By analyzing existing cross correlation between United Natural Foods, and Exxon Mobil, you can compare the effects of market volatilities on United Natural and Exxon Mobil and check how they will diversify away market risk if combined in the same portfolio for a given time horizon. You can also utilize pair trading strategies of matching a long position in United Natural with a short position of Exxon Mobil. Check out your portfolio center. Please also check ongoing floating volatility patterns of United Natural and Exxon Mobil.
Diversification Opportunities for United Natural and Exxon Mobil
-0.36 | Correlation Coefficient |
Very good diversification
The 3 months correlation between United and Exxon is -0.36. Overlapping area represents the amount of risk that can be diversified away by holding United Natural Foods, and Exxon Mobil in the same portfolio, assuming nothing else is changed. The correlation between historical prices or returns on Exxon Mobil and United Natural is a relative statistical measure of the degree to which these equity instruments tend to move together. The correlation coefficient measures the extent to which returns on United Natural Foods, are associated (or correlated) with Exxon Mobil. Values of the correlation coefficient range from -1 to +1, where. The correlation of zero (0) is possible when the price movement of Exxon Mobil has no effect on the direction of United Natural i.e., United Natural and Exxon Mobil go up and down completely randomly.
Pair Corralation between United Natural and Exxon Mobil
Assuming the 90 days trading horizon United Natural Foods, is expected to generate 4.12 times more return on investment than Exxon Mobil. However, United Natural is 4.12 times more volatile than Exxon Mobil. It trades about 0.13 of its potential returns per unit of risk. Exxon Mobil is currently generating about -0.15 per unit of risk. If you would invest 3,769 in United Natural Foods, on October 5, 2024 and sell it today you would earn a total of 466.00 from holding United Natural Foods, or generate 12.36% return on investment over 90 days.
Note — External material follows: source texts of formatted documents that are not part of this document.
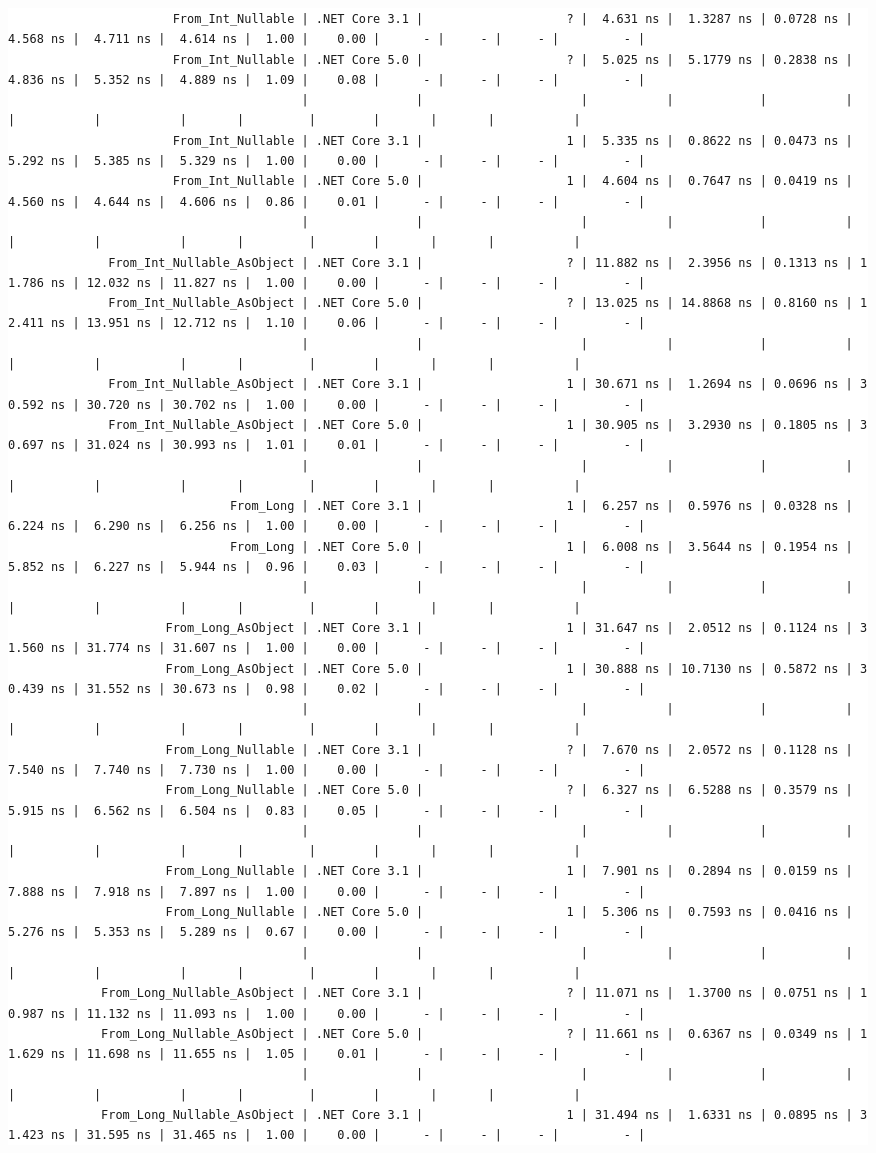                            From_Int_Nullable | .NET Core 3.1 |                    ? |  4.631 ns |  1.3287 ns | 0.0728 ns |  4.568 ns |  4.711 ns |  4.614 ns |  1.00 |    0.00 |      - |     - |     - |         - |
                           From_Int_Nullable | .NET Core 5.0 |                    ? |  5.025 ns |  5.1779 ns | 0.2838 ns |  4.836 ns |  5.352 ns |  4.889 ns |  1.09 |    0.08 |      - |     - |     - |         - |
                                             |               |                      |           |            |           |           |           |           |       |         |        |       |       |           |
                           From_Int_Nullable | .NET Core 3.1 |                    1 |  5.335 ns |  0.8622 ns | 0.0473 ns |  5.292 ns |  5.385 ns |  5.329 ns |  1.00 |    0.00 |      - |     - |     - |         - |
                           From_Int_Nullable | .NET Core 5.0 |                    1 |  4.604 ns |  0.7647 ns | 0.0419 ns |  4.560 ns |  4.644 ns |  4.606 ns |  0.86 |    0.01 |      - |     - |     - |         - |
                                             |               |                      |           |            |           |           |           |           |       |         |        |       |       |           |
                  From_Int_Nullable_AsObject | .NET Core 3.1 |                    ? | 11.882 ns |  2.3956 ns | 0.1313 ns | 11.786 ns | 12.032 ns | 11.827 ns |  1.00 |    0.00 |      - |     - |     - |         - |
                  From_Int_Nullable_AsObject | .NET Core 5.0 |                    ? | 13.025 ns | 14.8868 ns | 0.8160 ns | 12.411 ns | 13.951 ns | 12.712 ns |  1.10 |    0.06 |      - |     - |     - |         - |
                                             |               |                      |           |            |           |           |           |           |       |         |        |       |       |           |
                  From_Int_Nullable_AsObject | .NET Core 3.1 |                    1 | 30.671 ns |  1.2694 ns | 0.0696 ns | 30.592 ns | 30.720 ns | 30.702 ns |  1.00 |    0.00 |      - |     - |     - |         - |
                  From_Int_Nullable_AsObject | .NET Core 5.0 |                    1 | 30.905 ns |  3.2930 ns | 0.1805 ns | 30.697 ns | 31.024 ns | 30.993 ns |  1.01 |    0.01 |      - |     - |     - |         - |
                                             |               |                      |           |            |           |           |           |           |       |         |        |       |       |           |
                                   From_Long | .NET Core 3.1 |                    1 |  6.257 ns |  0.5976 ns | 0.0328 ns |  6.224 ns |  6.290 ns |  6.256 ns |  1.00 |    0.00 |      - |     - |     - |         - |
                                   From_Long | .NET Core 5.0 |                    1 |  6.008 ns |  3.5644 ns | 0.1954 ns |  5.852 ns |  6.227 ns |  5.944 ns |  0.96 |    0.03 |      - |     - |     - |         - |
                                             |               |                      |           |            |           |           |           |           |       |         |        |       |       |           |
                          From_Long_AsObject | .NET Core 3.1 |                    1 | 31.647 ns |  2.0512 ns | 0.1124 ns | 31.560 ns | 31.774 ns | 31.607 ns |  1.00 |    0.00 |      - |     - |     - |         - |
                          From_Long_AsObject | .NET Core 5.0 |                    1 | 30.888 ns | 10.7130 ns | 0.5872 ns | 30.439 ns | 31.552 ns | 30.673 ns |  0.98 |    0.02 |      - |     - |     - |         - |
                                             |               |                      |           |            |           |           |           |           |       |         |        |       |       |           |
                          From_Long_Nullable | .NET Core 3.1 |                    ? |  7.670 ns |  2.0572 ns | 0.1128 ns |  7.540 ns |  7.740 ns |  7.730 ns |  1.00 |    0.00 |      - |     - |     - |         - |
                          From_Long_Nullable | .NET Core 5.0 |                    ? |  6.327 ns |  6.5288 ns | 0.3579 ns |  5.915 ns |  6.562 ns |  6.504 ns |  0.83 |    0.05 |      - |     - |     - |         - |
                                             |               |                      |           |            |           |           |           |           |       |         |        |       |       |           |
                          From_Long_Nullable | .NET Core 3.1 |                    1 |  7.901 ns |  0.2894 ns | 0.0159 ns |  7.888 ns |  7.918 ns |  7.897 ns |  1.00 |    0.00 |      - |     - |     - |         - |
                          From_Long_Nullable | .NET Core 5.0 |                    1 |  5.306 ns |  0.7593 ns | 0.0416 ns |  5.276 ns |  5.353 ns |  5.289 ns |  0.67 |    0.00 |      - |     - |     - |         - |
                                             |               |                      |           |            |           |           |           |           |       |         |        |       |       |           |
                 From_Long_Nullable_AsObject | .NET Core 3.1 |                    ? | 11.071 ns |  1.3700 ns | 0.0751 ns | 10.987 ns | 11.132 ns | 11.093 ns |  1.00 |    0.00 |      - |     - |     - |         - |
                 From_Long_Nullable_AsObject | .NET Core 5.0 |                    ? | 11.661 ns |  0.6367 ns | 0.0349 ns | 11.629 ns | 11.698 ns | 11.655 ns |  1.05 |    0.01 |      - |     - |     - |         - |
                                             |               |                      |           |            |           |           |           |           |       |         |        |       |       |           |
                 From_Long_Nullable_AsObject | .NET Core 3.1 |                    1 | 31.494 ns |  1.6331 ns | 0.0895 ns | 31.423 ns | 31.595 ns | 31.465 ns |  1.00 |    0.00 |      - |     - |     - |         - |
Time Period | 3 Months [change] |
Direction | Moves Against |
Strength | Insignificant |
Accuracy | 100.0% |
Values | Daily Returns |
United Natural Foods, vs. Exxon Mobil
Performance |
Timeline |
United Natural Foods, |
Exxon Mobil |
United Natural and Exxon Mobil Volatility Contrast
Predicted Return Density |
Returns |
Pair Trading with United Natural and Exxon Mobil
The main advantage of trading using opposite United Natural and Exxon Mobil positions is that it hedges away some unsystematic risk. Because of two separate transactions, even if United Natural position performs unexpectedly, Exxon Mobil can make up some of the losses. Pair trading also minimizes risk from directional movements in the market. For example, if an entire industry or sector drops because of unexpected headlines, the short position in Exxon Mobil will offset losses from the drop in Exxon Mobil's long position.United Natural vs. Taiwan Semiconductor Manufacturing | United Natural vs. Apple Inc | United Natural vs. Alibaba Group Holding | United Natural vs. Microsoft |
Check out your portfolio center.Note that this page's information should be used as a complementary analysis to find the right mix of equity instruments to add to your existing portfolios or create a brand new portfolio. You can also try the Price Ceiling Movement module to calculate and plot Price Ceiling Movement for different equity instruments.